The rapid growth of mobile devices has changed everything.

The first smartphones

When the people in white coats first managed to build a mobile phone with enough smarts to be able to run a proper web browser the “smartphone” was born. Smartphones were a big leap in technology but they still couldn’t deal with websites the same way that a desktop computer could.

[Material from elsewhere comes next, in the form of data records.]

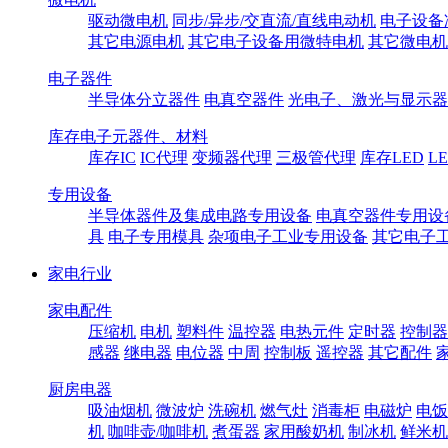
驱动微电机
同步/异步/交直流/直线电动机
电子设备
其它电源电机
其它电子设备用微特电机
其它微电机
电子器件
半导体分立器件
电真空器件
光电子、激光与显示器
库存电子元器件、材料
库存IC
IC代理
变频器代理
三极管代理
库存LED
L
专用设备
半导体器件及集成电路专用设备
电真空器件专用设
具
电子专用模具
杂项电子工业专用设备
其它电子
家电行业
家电配件
压缩机
电机
塑料件
温控器
电热元件
定时器
控制器
感器
继电器
电位器
中周
控制板
遥控器
其它配件
厨房电器
吸油烟机
微波炉
洗碗机
燃气灶
消毒柜
电磁炉
电饭
机
咖啡壶/咖啡机
煮蛋器
家用酸奶机
制冰机
鲜米机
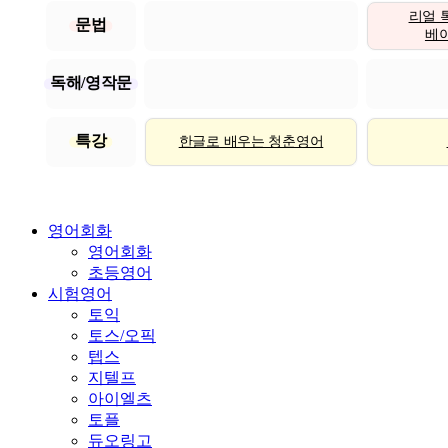
리얼 
문법
베이직
독해/영작문
특강
한글로 배우는 청춘영어
영어회화
영어회화
초등영어
시험영어
토익
토스/오픽
텝스
지텔프
아이엘츠
토플
듀오링고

At the time, smartphones suffered from some basic problems:

  • Smartphones often did not have any JavaScript (or else JavaScript was disabled)
  • Mobile data networks were very slow (so large pages took ages to download)
  • Screen sizes were small (so there was a lot of scrolling involved)
  • The browser on a smartphone was not as capable as the browser on a desktop (so pages would often look different).

…in short, the phones were smart but not that smart!

The first mobile sites

The technical response to this situation was to build a separate site – the main site would detect that the person was using a mobile device and redirect them to a different site designed specifically for these early smartphones which meant: simple design, narrow width, no javascript, and no large images …… the “mobile site” was born. 

Mobile sites had to run on a different domain – for example, if the main site was http://www.mydomainname.com then the mobile site would often be http://mydomainname.mobi or http://m.mydomainname.com

The transition period

Having a different website just for mobile users was a technical solution to the problems created by slow connection speeds and the fact that early smartphones had browsers that were not as capable as desktop browsers.

Responsive sites emerged as a better technical solution to the same problem.

What is a responsive site?

A “responsive website” is one that adapts automatically to the size of the viewing device being used. When viewed on a smartphone these sites will typically wrap all the content into a single column and replace unnecessarily large images with smaller versions in order to minimise download speed.

Why now?

It sounds simple, but the approach of "responsive web design" is dependent on other factors:

  • Mobile browser technology: nowadays we take it for granted that the browser on your smartphone is as capable as the browser on your desktop – but for many smartphone users (particularly those using Blackberry) this was not the case.
  • HTML5: it's much easier to build a responsive site if you are using HTML5
  • Faster data networks: the combination of mobile data networks getting faster (3G, 4G) or being used over Wi-Fi means that we now don't need to focus on optimising page size as we used to.

 

Today, over half the phones in the UK are smartphones and all these have browsers that are similar to those on your desktop.